Canadian DNA researchers have convinced the International Union for the Conservation of Nature to declare Taiwan’s pink dolphins a critically endangered population and add it to the 2008 Red List.

Using samples from dead animals, the DNA profiling and forensic centre at Ontario’s Trent University was able to prove that the tiny population of distinctly coloured Indo-Pacific humpback dolphins that live on the west coast of Taiwan are genetically unique.

The Red List designation will force Taiwan to consider the impacts of industrial expansion on the dolphins, also known as Matsu’s Fish or Chinese white dolphins.

IUCN, the world’s largest environmental network with more than 1,000 government and member organizations, in August petitioned Taiwan’s council of agriculture to take action to prevent the extinction of the local population.

Biologist Bradley White hopes the move will vault the pink dolphin into the international theatre of opinion as a symbol for Taiwan’s fledgling environmental movement, as China’s panda has been for the World Wildlife Fund.

“Because they are a charismatic animal and very cute, they are becoming the focus of an environmental movement,” White said.

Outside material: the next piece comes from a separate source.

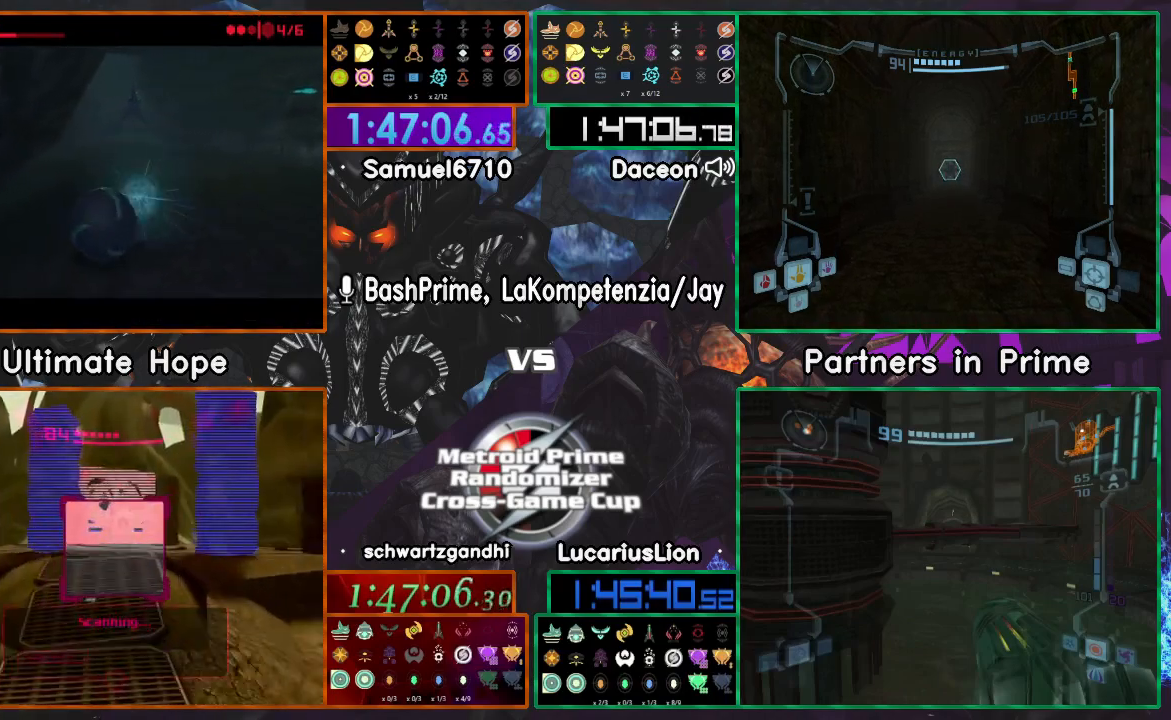
{"dt_ms": 500, "buttons": ["A"], "left_stick": "center", "right_stick": "center", "events": [[300, "left_stick", "down"], [350, "left_stick", "center"], [500, "A", "down"]]}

The message the dolphins deliver is clear.

“If this animal is dying out on the coast, it indicates a low-quality environment with pollution,” he said. “They are the canary in the coal mine of Taiwan.”

Fewer than 100 of the animals are still alive off the heavily industrialized west coast of Taiwan, where shoreline land reclamation for petrochemical and manufacturing expansion has badly damaged the estuarine habitat of the dolphins, White said.

Only quick action will prevent these dolphins from going the way of the Yangtze River dolphin, which was declared effectively extinct after a six-week search late in 2006 failed to turn up a single specimen, he said.

Taiwan’s pink dolphins are related to about 1,000 Pearl River dolphins that inhabit Hong Kong harbour, but they have not interbred for hundreds of years.

“This isolated group of 60 to 100 animals are living in an area of heavy industrial growth,” White said. “But now the Taiwanese government has to take the dolphins into account in the approval of new industrial developments.”

Taiwan’s tenuous nationhood and dependence on international trade makes the government sensitive to international opinion and White hopes the IUCN designation will improve the pink dolphins’ prospects for survival.

Expanding commercial aquaculture in Taiwan has already diverted water from the estuaries where the dolphins live and the small fish that support the dolphins are being heavily fished to manufacture feed pellets for farmed fish, White explained.